Now there’s a companion title, We, the Curious Ones, illustrated by Mumbai artist duo and couple, Hari and Deepti. I was fortunate enough to run alongside while Marion wrote the text. I read drafts and asked random questions but mostly marveled at how a gifted writer builds her text. It’s now a book that opens up to accommodate the perfect picture book reading configuration—a child poring over mysterious pictures and a grownup reading exquisite words:

[Uma] Your afterward tells us that the seed for this book lay in Seven Brief Lessons on Physics by Carlo Rovelli. How do you go from reading a book on physics to writing this love song to human curiosity?

[Marion] That does seem like a leap, doesn’t it?  But Rovelli doesn’t talk only about physics in this fascinating book.  He talks about our changing perception of our world.  I was deeply struck by the ways our stories have changed, and I was struck, also, by the painful transition an entire society makes each time we are compelled let an old story go.  How grand it must have been to know, without question, that the entire universe revolved around us!
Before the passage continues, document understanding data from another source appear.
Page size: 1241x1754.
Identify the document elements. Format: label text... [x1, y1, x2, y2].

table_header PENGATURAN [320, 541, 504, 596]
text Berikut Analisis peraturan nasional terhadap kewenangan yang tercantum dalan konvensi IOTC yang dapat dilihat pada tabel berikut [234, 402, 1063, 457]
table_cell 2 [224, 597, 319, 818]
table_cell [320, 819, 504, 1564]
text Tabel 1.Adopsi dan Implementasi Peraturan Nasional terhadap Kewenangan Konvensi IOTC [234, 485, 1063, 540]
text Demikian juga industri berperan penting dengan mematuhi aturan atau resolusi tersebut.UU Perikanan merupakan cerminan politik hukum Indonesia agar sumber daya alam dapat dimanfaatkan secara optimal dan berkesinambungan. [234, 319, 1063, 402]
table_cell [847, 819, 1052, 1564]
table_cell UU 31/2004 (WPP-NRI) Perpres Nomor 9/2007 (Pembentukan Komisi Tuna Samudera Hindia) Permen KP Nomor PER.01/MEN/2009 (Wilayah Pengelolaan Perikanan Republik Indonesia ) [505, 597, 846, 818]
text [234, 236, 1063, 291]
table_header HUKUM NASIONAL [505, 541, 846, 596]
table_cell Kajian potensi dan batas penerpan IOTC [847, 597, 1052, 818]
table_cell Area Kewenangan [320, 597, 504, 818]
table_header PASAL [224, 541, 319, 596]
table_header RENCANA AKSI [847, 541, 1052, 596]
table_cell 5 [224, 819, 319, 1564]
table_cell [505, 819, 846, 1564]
Since I was a child in school I knew that thinkers such as Galileo had been persecuted, even killed.  I was in awe of their determination to discover the truth and to speak it at such cost.  But I never gave much thought to how difficult it must have been for everyone else to give up the comfort of the stories they had been living by.  We have been forced to give up our stories, our certainties about our place in this universe again and again.

Yet we survive.  And we move into new stories.
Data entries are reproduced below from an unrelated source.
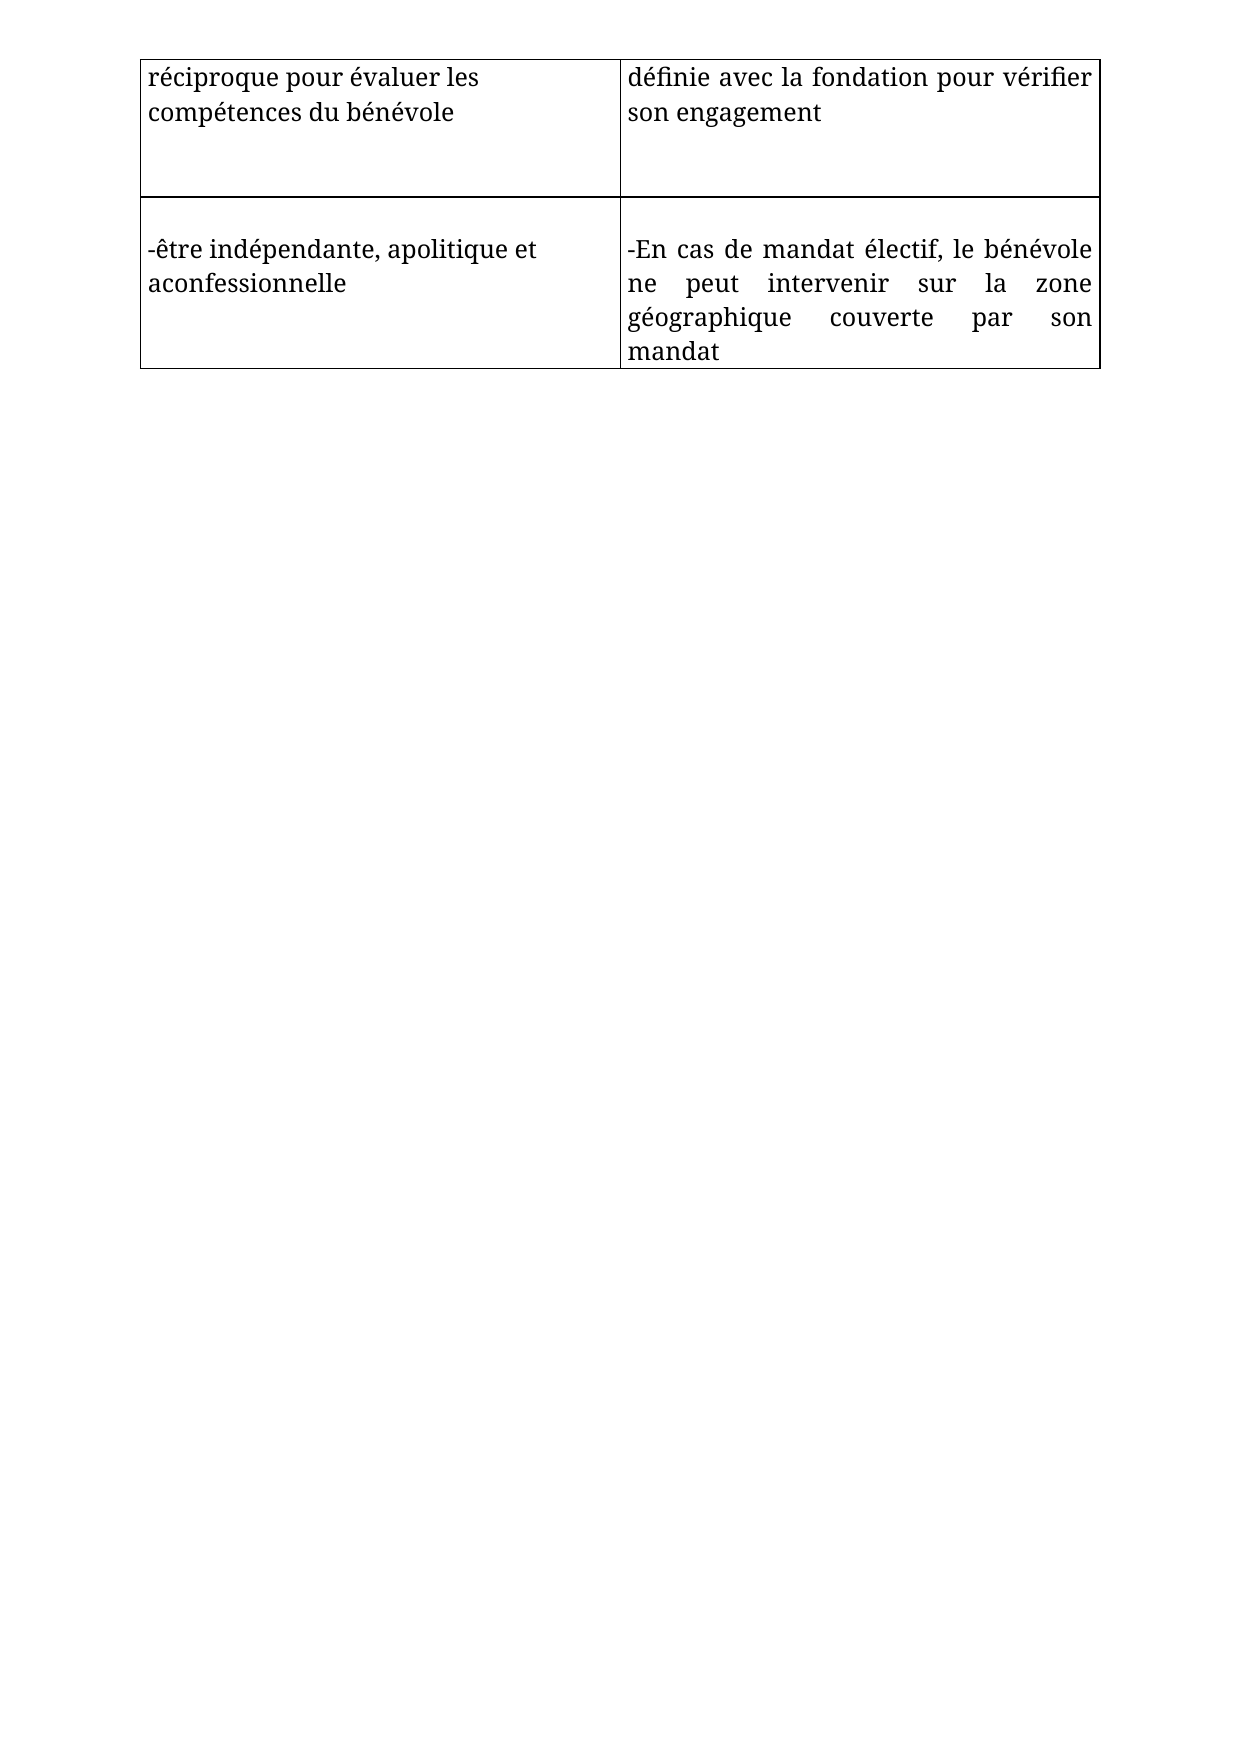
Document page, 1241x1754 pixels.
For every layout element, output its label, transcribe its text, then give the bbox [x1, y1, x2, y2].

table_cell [621, 60, 1099, 196]
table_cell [141, 60, 620, 196]
table_cell -En cas de mandat électif, le bénévole ne peut intervenir sur la zone géographique couverte par son mandat [621, 198, 1099, 368]
table_cell -être indépendante, apolitique et aconfessionnelle [141, 198, 620, 368]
The time we are living in now feels especially fraught.  There are many reasons for that loss of stability.  One of the most profound, I believe, is that we haven’t yet agreed upon a new story, one that can give us meaning.  I am seeking that new story.

[Uma] There are lines which I instantly read as symbolic of the expanding boundaries of human questions:  “the edge that was no edge…” “How could that be…?” And others that pull us back to our smallness in the universe: “dust/ on a planet made of dust…” “wherever we are is the center…” Your thoughts on the tensions between finite and infinite, small and large?
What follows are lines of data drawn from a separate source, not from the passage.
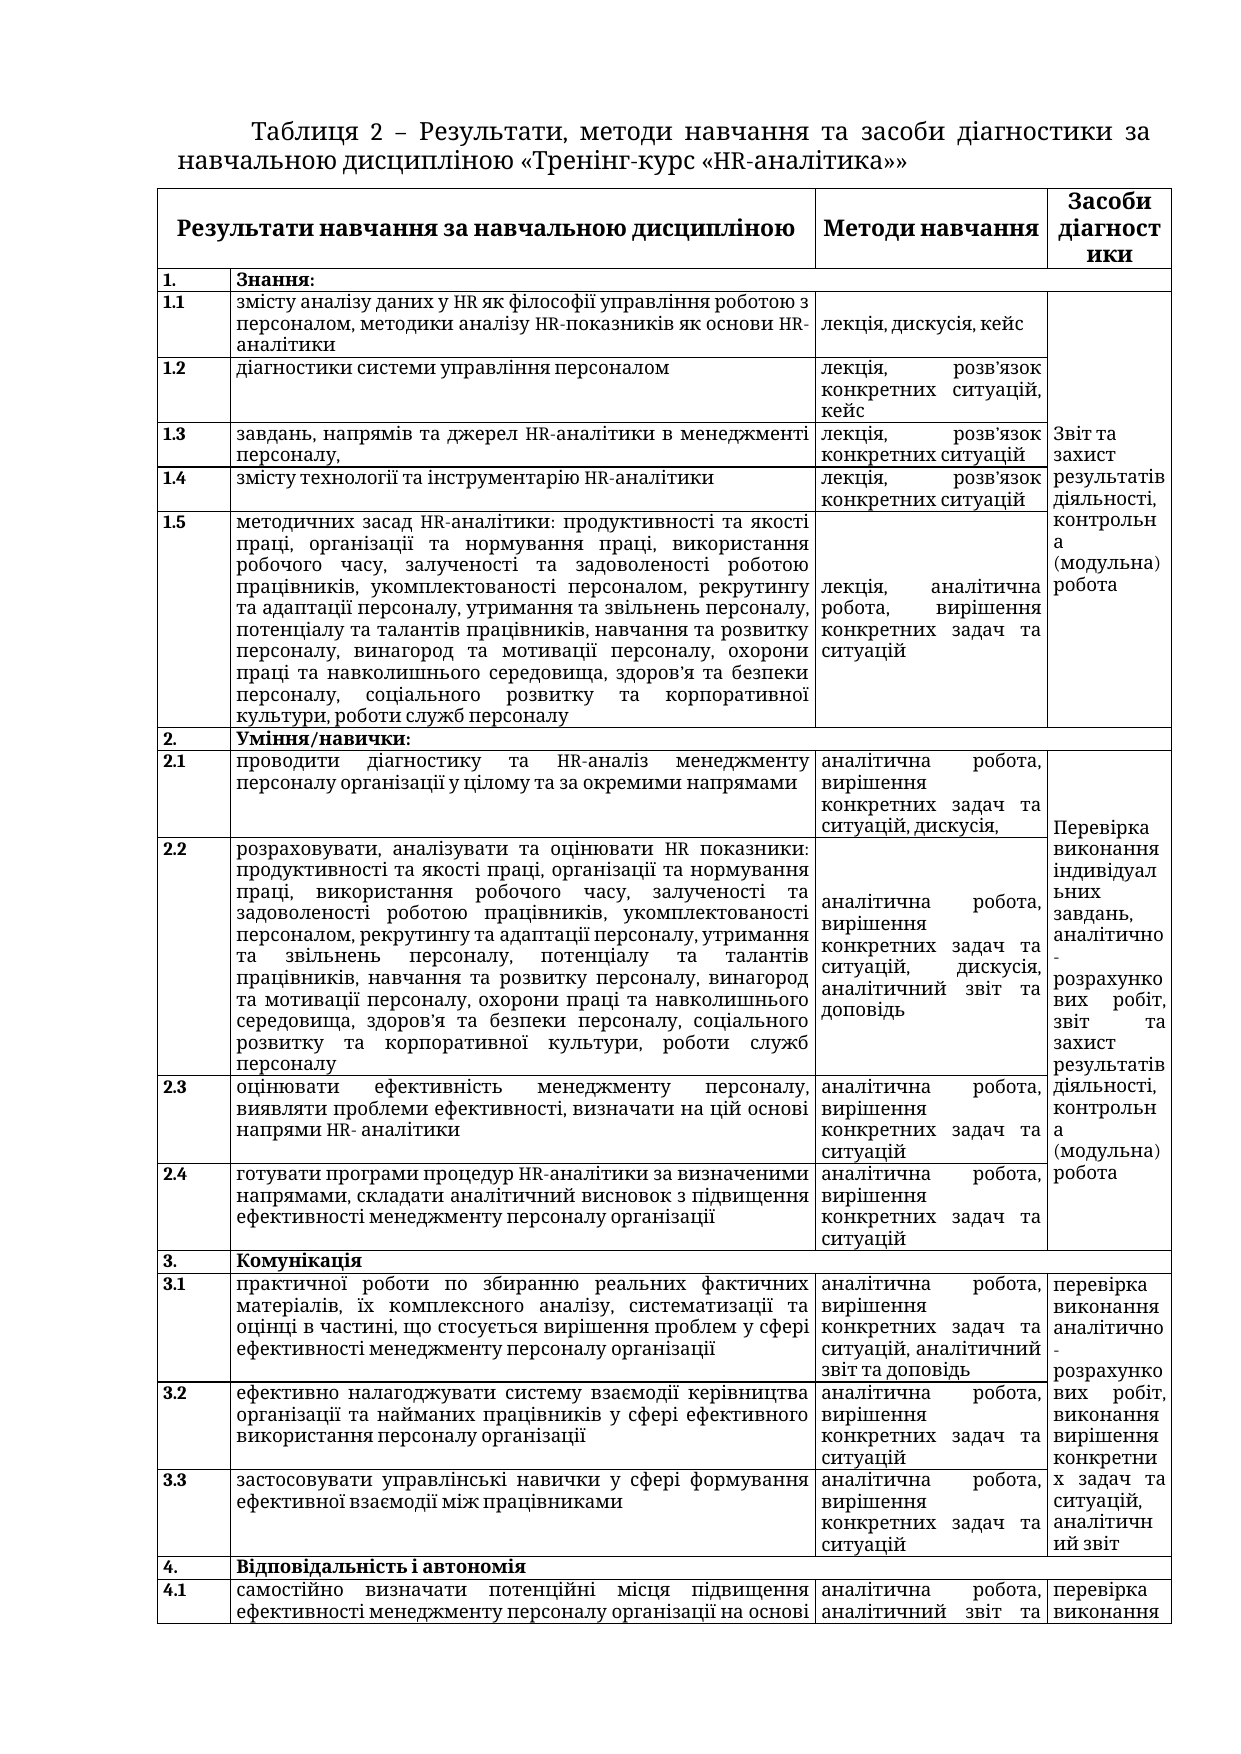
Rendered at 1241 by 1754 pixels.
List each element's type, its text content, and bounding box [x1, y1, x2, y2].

table_cell ефективно налагоджувати систему взаємодії керівництва організації та найманих працівників у сфері ефективного використання персоналу організації [231, 1383, 815, 1469]
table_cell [1048, 1580, 1171, 1623]
table_cell Комунікація [231, 1251, 1171, 1273]
table_cell лекція, розв’язок конкретних ситуацій, кейс [816, 358, 1047, 422]
table_cell лекція, аналітична робота, вирішення конкретних задач та ситуацій [816, 512, 1047, 727]
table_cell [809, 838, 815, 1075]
table_cell аналітична робота, вирішення конкретних задач та ситуацій [816, 1383, 1047, 1469]
table_cell Знання: [231, 269, 1171, 291]
table_cell аналітична робота, вирішення конкретних задач та ситуацій [816, 1076, 1047, 1163]
table_cell Відповідальність і автономія [231, 1557, 1171, 1579]
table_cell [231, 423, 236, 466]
table_cell 1. [158, 269, 230, 291]
table_cell аналітична робота, вирішення конкретних задач та ситуацій [816, 1470, 1047, 1556]
table_cell 4. [158, 1557, 230, 1579]
table_cell готувати програми процедур HR-аналітики за визначеними напрямами, складати аналітичний висновок з підвищення ефективності менеджменту персоналу організації [231, 1164, 815, 1250]
table_cell 1.5 [158, 512, 230, 727]
table_cell оцінювати ефективність менеджменту персоналу, виявляти проблеми ефективності, визначати на цій основі напрями HR- аналітики [231, 1076, 815, 1163]
table_cell 1.1 [158, 292, 230, 357]
table_cell діагностики системи управління персоналом [231, 358, 815, 422]
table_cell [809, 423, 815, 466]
table_cell 2.3 [158, 1076, 230, 1163]
table_cell 3.1 [158, 1274, 230, 1381]
table_cell практичної роботи по збиранню реальних фактичних матеріалів, їх комплексного аналізу, систематизації та оцінці в частині, що стосується вирішення проблем у сфері ефективності менеджменту персоналу організації [231, 1274, 815, 1381]
table_cell 3. [158, 1251, 230, 1273]
table_cell аналітична робота, вирішення конкретних задач та ситуацій, дискусія, аналітичний звіт та доповідь [816, 838, 1047, 1075]
table_cell лекція, дискусія, кейс [816, 292, 1047, 357]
[Marion] Ah . . . the tension between finite and infinite, small and large.  That is the whole point of this piece, isn’t it?  We are so small, so infinitesimally small, in a universe that seems to go on forever.  How can we exist as specks against such vastness?

In the past we have always told stories, created meaning through stories.  As far as we know, we humans are the only form of life to justify ourselves that way.  It’s unlikely that kittens—or redwood trees—do the same. 

We seem to be the only species to ask questions, too, and the very act of forming questions changes everything.  Changes us, as well.  And it’s because we humans have the courage to keep those questions coming that our understanding of the universe keeps growing.  That we keep growing.

What could be more difficult than to set sail for the edge of our known world, either in a physical boat or in our understanding?  But once we pass that “edge” and find ourselves still here, however altered, what could be more exhilarating?

For so many centuries most—certainly most in the West—were certain that our Earth and we humans on it were the center of all.  The journey from that story to one that tells us we are “dust on a planet made of dust” has been challenging.  Even painful.  I was intrigued, though, to realize that, if the universe is, indeed, infinite, then wherever we stand is still that center we once dreamed.

Our new sense of center is different, though, far less grandiose.  And that surely is a good thing. 

Now we need a new story, one that indigenous people have long known but that the rest of us are just beginning to discover.  It’s a story that tells us we are part of a whole.  Only one part in a vast and wonder-filled and mysterious whole.

And what a blessing that new story is.  I cannot think of a more fruitful or a more comforting way to live out this life we have been given than in the knowledge that we, ourselves, are mystery.

[Uma] Thank you, Marion, for the dogs and the fireflies, the trees that “talk to one another/ underground” and the questions with which this book ends.